- Born: 18 September 1933 Hankou, Hubei, China
- Died: 23 June 2022 (aged 88) Beijing, China
- Education: Wuhan University
- Spouse: Wen Ruimei
- Scientific career
- Fields: Semiconductor materials
- Workplaces: Institute of Semiconductors, Chinese Academy of Sciences

Chinese name
- Simplified Chinese: 梁骏吾
- Traditional Chinese: 梁駿吾

Standard Mandarin
- Hanyu Pinyin: Liáng Jùnwú

= Liang Junwu =

Chinese scientist (1933–2022)

Liang Junwu (梁骏吾; 18 September 1933 – 23 June 2022) was a Chinese scientist in the field of semiconductor materials, and an academician of the Chinese Academy of Sciences. He is known as the founder of early semiconductor silicon materials in China. He was a member of the Chinese Communist Party (CCP).

==Biography==
Liang was born in Hankou (now Wuhan), Hubei, on 18 September 1933. In 1951, he entered Wuhan University, majoring in physics. In 1956, he was sent to study in the Soviet Union on government scholarships, earning his vice-doctorate degree from the Baykov Institute of Metallurgy, Academy of Sciences of the Soviet Union in 1960.

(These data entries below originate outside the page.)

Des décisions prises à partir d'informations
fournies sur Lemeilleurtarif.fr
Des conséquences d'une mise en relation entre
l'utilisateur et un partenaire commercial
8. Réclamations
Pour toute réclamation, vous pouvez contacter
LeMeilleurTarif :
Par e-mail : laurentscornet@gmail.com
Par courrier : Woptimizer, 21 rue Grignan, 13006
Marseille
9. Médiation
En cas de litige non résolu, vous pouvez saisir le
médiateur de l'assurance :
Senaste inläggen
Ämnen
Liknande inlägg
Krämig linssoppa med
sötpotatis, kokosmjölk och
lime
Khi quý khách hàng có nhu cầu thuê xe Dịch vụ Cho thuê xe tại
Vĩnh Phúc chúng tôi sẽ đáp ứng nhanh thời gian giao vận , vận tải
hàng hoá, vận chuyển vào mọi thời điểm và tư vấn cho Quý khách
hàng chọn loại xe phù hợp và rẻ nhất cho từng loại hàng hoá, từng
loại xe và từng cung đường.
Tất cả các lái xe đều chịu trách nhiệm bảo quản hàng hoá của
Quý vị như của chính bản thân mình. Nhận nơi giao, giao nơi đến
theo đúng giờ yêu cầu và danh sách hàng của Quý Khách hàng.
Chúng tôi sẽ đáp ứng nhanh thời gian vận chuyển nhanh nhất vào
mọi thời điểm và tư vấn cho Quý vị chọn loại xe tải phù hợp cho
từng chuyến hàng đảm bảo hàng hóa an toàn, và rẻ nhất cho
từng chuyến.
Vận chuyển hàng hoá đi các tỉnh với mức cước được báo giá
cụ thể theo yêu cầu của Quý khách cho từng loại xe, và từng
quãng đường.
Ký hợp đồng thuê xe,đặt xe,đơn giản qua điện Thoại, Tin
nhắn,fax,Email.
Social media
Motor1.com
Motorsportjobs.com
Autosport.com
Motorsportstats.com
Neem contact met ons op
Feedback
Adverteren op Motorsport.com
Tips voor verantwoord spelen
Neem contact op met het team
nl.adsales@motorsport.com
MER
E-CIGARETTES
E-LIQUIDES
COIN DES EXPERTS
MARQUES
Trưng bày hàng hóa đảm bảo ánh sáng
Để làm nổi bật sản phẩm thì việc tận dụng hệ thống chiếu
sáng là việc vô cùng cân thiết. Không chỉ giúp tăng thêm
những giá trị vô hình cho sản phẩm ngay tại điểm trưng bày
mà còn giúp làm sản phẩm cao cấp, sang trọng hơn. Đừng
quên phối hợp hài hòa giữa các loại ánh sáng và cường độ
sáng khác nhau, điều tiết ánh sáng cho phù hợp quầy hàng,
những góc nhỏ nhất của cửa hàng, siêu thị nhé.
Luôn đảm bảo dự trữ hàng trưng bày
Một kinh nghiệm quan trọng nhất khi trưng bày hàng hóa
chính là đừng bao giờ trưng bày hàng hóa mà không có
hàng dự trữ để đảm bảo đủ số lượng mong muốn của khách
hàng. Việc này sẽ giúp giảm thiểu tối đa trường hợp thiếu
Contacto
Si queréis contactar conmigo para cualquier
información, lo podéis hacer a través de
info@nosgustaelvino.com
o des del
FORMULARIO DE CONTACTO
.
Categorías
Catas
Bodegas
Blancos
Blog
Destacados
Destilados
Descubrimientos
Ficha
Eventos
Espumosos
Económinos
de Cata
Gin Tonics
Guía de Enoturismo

Liang returned to China in 1960 and that same year became assistant research fellow at the Institute of Semiconductors, Chinese Academy of Sciences. He was assistant research fellow at the Yichang Semiconductor Factory in 1970, and held that office until 1979. In 1978, he was promoted to become research fellow at the Institute of Semiconductors, Chinese Academy of Sciences.

On 23 June 2022, he died from an illness in Beijing, at the age of 88.

==Personal life==
Liang married Wen Ruimei, who is also a research fellow at the Institute of Semiconductors, Chinese Academy of Sciences.

==Contributions==
In the 1960s, Liang solved the key technology of high-purity zone melting silicon; In 1964, he prepared GaAs liquid phase epitaxial materials for room temperature lasers; In 1979, he successfully developed high-quality silicon zone melting single crystal without dislocation, vortex, low micro defect, low carbon and controllable oxygen for large-scale integrated circuits; In the 1980s, he initiated nitrogen doped neutron transmutation silicon single crystal, which solved the problem of silicon wafer integrity and uniformity; In early 1990s, he studied the growth of superlattice quantum well materials by metalorganic vapour-phase epitaxy, and promoted the Chinese superlattice quantum well materials to a practical level in terms of crystal integrity, electrical properties and superlattice structure control; He also played an important role in the research and industrialization of polycrystalline silicon for solar cells.

==Honours and awards==
- 1996 State Science and Technology Progress Award (Third Class) for new methods and equipment for treatment and detection of arsenic in the environment.